6. Main-block flow (`if name == "main"`)

Aligned with the current script:

Milvus client — MilvusClient(uri=MILVUS_URI, token=MILVUS_TOKEN, database=...)
Database — create MILVUS_DB_NAME if missing; using_database
Embedder — require EMBED_API_URL, EMBED_API_KEY, EMBED_MODEL_NAME, and HUGGINGFACE_MODEL_NAME; OpenJiuwenAPIEmbedder(...); timeout falls back to 60s if EMBED_TIMEOUT ≤ 0; tokenizer from HUGGINGFACE_MODEL_NAME for BrowseCompChunker
Load JSONL — read_jsonl, build doc_id2doc, query-id maps, …
Schema — setup_milvus_collection(): PK id, dense embedding, content, sparse content_sparse, BM25 function, AUTOINDEX + COSINE for dense, SPARSE_INVERTED_INDEX for sparse
Index — BrowseCompChunker + index_documents_milvus() calling encoder_model.encode()

7. Instruction tuning

OpenJiuwenAPIEmbedder can prepend a fixed task instruction on the query path when encode(..., is_query=True) is used. Many instruction-tuned embedding models benefit from this pattern.

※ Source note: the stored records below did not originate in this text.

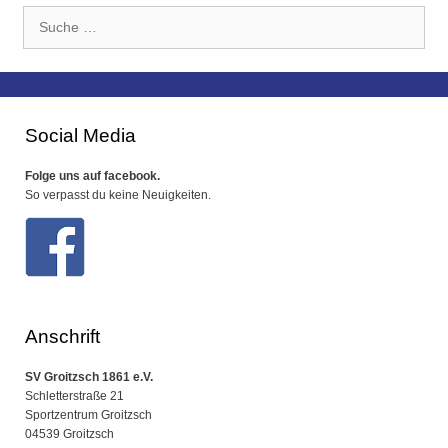
Suche
nach:
Social Media
Folge uns auf facebook.
So verpasst du keine Neuigkeiten.
Anschrift
SV Groitzsch 1861 e.V.
Schletterstraße 21
Sportzentrum Groitzsch
04539 Groitzsch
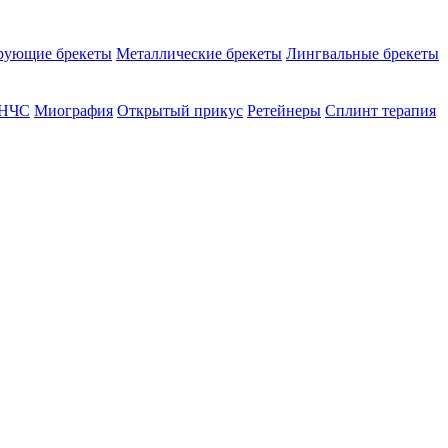
рующие брекеты
Металлические брекеты
Лингвальные брекеты
ВНЧС
Миография
Открытый прикус
Ретейнеры
Сплинт терапия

Query time — prepend a task instruction, e.g. “Given a web search query, retrieve relevant passages that answer the query”.
Indexing time — do not prepend instructions; encode raw document text for stable vectors.

The embedder’s encode(..., is_query=True|False) flag controls this: True adds the task instruction; False is for indexing.

8. Milvus schema (summary)

Matches setup_milvus_collection() in create_browsecompplus_index.py:

id — string PK ({docid}__{chunk_idx})
embedding — dense vector; dimension must match the embedding model used at index time; COSINE
content — raw chunk text (BM25 analyzer input)
content_sparse — Milvus BM25 sparse vector
docid — source document id
title, authors, datetime — parsed metadata
gold_query_id, evidence_query_id — related query id lists

This guide is the English counterpart to README_search.md. When in doubt, prefer the version that matches your checkout date; both should track openjiuwen_deepsearch/config/config.py and main.py.